▶ Texto de origem
A Ilha de Sable, uma remota e protegida reserva de vida selvagem na costa da Nova Escócia, Canadá, é conhecida por suas dunas de areia únicas e vida marinha diversificada.

Nas profundezas do Oceano Atlântico, encontra-se um verdadeiro labirinto de navios – precisamente 500 deles – que repousam em silêncio eterno. Semi-enterradas sob o leito marinho, as peças de cobre remanescentes dessas embarcações reluzem perpetuamente, polidas pelas finas partículas de areia transportadas pela água. Essa constelação de naufrágios envolve a Ilha Sable, também conhecida como “cemitério do Atlântico” ou “ilha das sombras”, uma estreita faixa de areia com 40 quilômetros de extensão, localizada aproximadamente a 300 quilômetros de Halifax, a capital da Nova Escócia, no Canadá.

Ilha Sable e seus mistérios

Num mundo onde a tecnologia dos aviões e dos satélites abrange vastas extensões da Terra, conectando pessoas em questão de segundos, são raros os lugares que permanecem verdadeiramente inacessíveis. No entanto, a Ilha Sable é uma dessas exceções notáveis.

As poderosas correntes geladas do norte encontram-se com as águas mais quentes do Golfo Stream, desencadeando correntezas turbulentas que arrastam os navios e constantemente movem os bancos de areia ao redor da ilha. Devido a esse fenômeno natural, os navios são forçados a ancorar a uma distância considerável da costa. Além disso, para chegar à ilha por avião, é necessário equipar a aeronave com rodas especiais que permitam o pouso direto na praia. Por outro lado, viajar de helicóptero para a ilha não apenas é extremamente caro, mas também apresenta riscos significativos, já que enfrenta várias horas de voo contra os ventos impiedosos da região.

▶ Instrução 1
Informe apenas o número de linhas das entradas que contêm a sequência "kern".

▶ Material do exercício
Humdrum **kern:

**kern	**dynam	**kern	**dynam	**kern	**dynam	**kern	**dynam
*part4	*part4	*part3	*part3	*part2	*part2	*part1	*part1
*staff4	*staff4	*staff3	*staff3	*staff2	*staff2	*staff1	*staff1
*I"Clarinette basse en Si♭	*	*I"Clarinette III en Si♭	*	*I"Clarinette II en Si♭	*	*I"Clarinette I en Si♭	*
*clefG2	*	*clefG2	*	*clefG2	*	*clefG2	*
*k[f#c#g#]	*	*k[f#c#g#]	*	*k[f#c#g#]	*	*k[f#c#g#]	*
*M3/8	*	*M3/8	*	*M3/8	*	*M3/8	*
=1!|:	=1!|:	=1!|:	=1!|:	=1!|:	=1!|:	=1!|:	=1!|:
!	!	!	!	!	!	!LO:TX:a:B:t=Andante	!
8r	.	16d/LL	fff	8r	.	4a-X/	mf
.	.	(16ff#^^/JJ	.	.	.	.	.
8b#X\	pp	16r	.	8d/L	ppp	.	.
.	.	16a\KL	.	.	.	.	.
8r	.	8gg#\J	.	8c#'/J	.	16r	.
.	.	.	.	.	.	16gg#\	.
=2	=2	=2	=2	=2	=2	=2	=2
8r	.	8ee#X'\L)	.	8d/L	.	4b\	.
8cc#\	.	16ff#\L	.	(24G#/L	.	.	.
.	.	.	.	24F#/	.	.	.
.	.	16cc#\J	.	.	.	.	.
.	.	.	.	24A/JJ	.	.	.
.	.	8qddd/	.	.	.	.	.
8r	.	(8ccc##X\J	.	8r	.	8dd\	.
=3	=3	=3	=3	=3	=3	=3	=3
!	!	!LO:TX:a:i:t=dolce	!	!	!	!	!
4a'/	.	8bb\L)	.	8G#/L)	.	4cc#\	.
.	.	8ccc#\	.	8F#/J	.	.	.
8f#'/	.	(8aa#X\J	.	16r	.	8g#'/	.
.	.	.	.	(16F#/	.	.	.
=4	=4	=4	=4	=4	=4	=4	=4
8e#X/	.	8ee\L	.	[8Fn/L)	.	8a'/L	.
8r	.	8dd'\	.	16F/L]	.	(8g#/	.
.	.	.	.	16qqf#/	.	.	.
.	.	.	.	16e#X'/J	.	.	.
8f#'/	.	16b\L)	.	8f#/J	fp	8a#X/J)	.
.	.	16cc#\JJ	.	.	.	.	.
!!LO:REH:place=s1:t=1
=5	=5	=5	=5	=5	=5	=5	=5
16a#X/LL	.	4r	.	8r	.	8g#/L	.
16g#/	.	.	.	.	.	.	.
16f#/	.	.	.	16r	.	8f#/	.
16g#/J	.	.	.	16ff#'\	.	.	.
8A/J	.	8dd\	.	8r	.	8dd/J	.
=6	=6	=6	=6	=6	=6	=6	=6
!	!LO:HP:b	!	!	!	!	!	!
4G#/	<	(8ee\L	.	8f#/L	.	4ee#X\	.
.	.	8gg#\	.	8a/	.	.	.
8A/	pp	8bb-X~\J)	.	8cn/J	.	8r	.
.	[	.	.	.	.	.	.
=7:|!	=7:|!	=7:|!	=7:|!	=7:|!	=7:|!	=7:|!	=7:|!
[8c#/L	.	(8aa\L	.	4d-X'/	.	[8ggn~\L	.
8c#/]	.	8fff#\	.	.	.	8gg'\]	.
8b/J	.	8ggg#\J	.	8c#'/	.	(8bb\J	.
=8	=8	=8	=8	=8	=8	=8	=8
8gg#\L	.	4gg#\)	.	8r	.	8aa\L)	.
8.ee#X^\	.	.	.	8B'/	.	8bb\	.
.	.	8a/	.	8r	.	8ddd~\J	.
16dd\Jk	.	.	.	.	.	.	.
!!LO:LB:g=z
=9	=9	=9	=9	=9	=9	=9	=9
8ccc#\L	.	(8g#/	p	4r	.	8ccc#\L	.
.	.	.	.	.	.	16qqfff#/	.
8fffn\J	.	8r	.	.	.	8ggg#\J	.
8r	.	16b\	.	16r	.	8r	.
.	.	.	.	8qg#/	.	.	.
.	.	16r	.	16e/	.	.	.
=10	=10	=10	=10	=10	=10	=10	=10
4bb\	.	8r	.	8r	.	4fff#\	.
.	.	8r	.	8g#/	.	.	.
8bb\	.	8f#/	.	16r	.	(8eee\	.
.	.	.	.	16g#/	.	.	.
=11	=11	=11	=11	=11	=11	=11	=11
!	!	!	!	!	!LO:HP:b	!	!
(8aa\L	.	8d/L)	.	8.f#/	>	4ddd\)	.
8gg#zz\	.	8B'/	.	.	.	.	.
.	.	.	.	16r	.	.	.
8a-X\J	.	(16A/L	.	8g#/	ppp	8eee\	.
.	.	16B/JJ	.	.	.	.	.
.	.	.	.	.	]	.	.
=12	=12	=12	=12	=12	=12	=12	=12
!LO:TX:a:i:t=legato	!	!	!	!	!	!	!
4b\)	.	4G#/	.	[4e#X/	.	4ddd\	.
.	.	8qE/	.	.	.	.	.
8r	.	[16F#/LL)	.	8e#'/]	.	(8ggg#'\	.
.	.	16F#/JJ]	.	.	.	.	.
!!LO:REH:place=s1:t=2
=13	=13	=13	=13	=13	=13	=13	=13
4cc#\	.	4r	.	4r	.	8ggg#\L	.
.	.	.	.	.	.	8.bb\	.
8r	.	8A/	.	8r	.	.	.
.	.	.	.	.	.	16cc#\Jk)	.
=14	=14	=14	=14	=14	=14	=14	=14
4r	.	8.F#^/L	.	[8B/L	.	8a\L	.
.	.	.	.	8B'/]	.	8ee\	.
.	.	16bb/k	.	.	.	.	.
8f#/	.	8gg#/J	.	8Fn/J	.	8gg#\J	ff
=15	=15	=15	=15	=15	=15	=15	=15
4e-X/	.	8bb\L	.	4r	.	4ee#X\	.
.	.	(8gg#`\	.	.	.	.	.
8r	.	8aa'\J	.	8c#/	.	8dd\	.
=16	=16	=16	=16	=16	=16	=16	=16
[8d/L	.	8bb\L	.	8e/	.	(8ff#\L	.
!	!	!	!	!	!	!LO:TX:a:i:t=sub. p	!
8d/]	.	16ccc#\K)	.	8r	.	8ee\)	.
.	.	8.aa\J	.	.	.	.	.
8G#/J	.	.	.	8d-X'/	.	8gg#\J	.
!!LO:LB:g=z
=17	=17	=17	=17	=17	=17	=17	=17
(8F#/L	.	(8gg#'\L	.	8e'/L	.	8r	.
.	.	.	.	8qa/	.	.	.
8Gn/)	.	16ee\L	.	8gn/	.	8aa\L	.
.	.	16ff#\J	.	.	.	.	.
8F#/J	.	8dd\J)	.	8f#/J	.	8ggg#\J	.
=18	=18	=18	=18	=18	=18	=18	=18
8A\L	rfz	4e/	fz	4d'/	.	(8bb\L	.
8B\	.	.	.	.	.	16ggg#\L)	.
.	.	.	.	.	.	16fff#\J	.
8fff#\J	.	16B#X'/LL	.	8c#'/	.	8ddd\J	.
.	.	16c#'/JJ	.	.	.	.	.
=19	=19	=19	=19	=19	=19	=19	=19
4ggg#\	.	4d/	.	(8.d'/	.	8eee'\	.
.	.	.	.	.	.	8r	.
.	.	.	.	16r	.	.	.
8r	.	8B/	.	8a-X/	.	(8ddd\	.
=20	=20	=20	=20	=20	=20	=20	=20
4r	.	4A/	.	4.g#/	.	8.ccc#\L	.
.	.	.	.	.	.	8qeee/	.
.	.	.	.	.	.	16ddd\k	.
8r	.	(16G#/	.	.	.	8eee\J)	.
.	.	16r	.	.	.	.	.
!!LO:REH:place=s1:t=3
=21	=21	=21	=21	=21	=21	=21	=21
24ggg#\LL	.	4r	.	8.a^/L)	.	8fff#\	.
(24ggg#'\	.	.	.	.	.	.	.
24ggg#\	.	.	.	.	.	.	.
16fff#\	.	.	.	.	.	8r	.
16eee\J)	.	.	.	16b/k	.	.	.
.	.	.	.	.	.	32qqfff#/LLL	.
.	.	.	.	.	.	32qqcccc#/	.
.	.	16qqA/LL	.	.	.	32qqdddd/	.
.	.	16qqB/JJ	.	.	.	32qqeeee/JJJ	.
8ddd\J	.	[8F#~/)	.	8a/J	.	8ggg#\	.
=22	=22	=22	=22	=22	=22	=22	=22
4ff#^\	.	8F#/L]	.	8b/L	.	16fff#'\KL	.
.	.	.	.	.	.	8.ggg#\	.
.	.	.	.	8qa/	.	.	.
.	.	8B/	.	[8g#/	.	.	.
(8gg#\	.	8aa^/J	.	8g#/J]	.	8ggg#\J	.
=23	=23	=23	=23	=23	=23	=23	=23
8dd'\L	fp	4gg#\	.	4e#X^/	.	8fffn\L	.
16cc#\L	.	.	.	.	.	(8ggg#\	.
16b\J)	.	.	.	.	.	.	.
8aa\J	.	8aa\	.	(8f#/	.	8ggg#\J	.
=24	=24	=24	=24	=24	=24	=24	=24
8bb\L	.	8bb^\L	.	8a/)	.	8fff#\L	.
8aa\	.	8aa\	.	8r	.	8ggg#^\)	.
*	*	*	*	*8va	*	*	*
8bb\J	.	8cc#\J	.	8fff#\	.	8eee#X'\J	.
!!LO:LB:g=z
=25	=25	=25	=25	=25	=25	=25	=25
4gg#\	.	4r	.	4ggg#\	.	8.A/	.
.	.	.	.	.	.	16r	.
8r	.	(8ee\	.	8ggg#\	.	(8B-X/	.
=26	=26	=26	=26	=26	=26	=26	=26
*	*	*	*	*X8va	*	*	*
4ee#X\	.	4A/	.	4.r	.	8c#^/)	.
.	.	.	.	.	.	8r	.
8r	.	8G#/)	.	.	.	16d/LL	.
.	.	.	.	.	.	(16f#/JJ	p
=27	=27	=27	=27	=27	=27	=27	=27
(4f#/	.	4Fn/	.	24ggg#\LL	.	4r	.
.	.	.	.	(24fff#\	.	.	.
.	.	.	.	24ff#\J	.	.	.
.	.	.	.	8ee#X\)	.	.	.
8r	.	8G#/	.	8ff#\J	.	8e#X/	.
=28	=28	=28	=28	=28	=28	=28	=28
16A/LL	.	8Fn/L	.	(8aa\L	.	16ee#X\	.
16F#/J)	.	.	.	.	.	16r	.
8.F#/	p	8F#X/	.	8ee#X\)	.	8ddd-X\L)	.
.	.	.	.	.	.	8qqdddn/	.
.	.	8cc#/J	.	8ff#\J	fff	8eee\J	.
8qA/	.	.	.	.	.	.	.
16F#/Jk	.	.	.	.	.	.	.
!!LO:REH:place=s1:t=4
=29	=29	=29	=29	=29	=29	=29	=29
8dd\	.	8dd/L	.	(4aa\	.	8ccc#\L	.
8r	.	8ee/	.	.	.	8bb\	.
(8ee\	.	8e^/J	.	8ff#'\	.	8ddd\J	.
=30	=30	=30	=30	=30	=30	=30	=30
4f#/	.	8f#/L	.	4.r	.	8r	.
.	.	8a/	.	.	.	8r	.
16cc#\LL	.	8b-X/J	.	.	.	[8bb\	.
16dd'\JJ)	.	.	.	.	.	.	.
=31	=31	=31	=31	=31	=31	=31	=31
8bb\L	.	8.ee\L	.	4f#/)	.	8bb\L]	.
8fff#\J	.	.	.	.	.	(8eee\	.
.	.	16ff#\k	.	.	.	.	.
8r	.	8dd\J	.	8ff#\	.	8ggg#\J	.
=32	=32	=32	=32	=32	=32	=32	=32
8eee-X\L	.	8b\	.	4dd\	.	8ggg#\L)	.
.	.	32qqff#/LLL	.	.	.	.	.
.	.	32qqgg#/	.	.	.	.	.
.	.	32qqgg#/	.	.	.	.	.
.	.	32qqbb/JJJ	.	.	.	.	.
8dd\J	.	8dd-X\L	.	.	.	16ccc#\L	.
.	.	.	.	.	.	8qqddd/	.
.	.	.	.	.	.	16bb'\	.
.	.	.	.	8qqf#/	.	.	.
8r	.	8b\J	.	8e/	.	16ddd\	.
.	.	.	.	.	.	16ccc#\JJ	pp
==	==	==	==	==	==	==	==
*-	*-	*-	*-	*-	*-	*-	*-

▶ Instrução 2
Resuma em duas frases o texto sobre a Ilha Sable.

▶ Resposta esperada 1
2

▶ Resposta esperada 2
A Ilha Sable, uma estreita faixa de areia com 40 quilômetros de extensão situada a cerca de 300 quilômetros de Halifax, na Nova Escócia, é cercada por 500 naufrágios e conhecida como “cemitério do Atlântico”. O encontro das correntes geladas do norte com as águas mais quentes do Golfo Stream torna a ilha de difícil acesso: os navios precisam ancorar longe da costa, os aviões precisam de rodas especiais para pousar na praia e a viagem de helicóptero é cara e arriscada.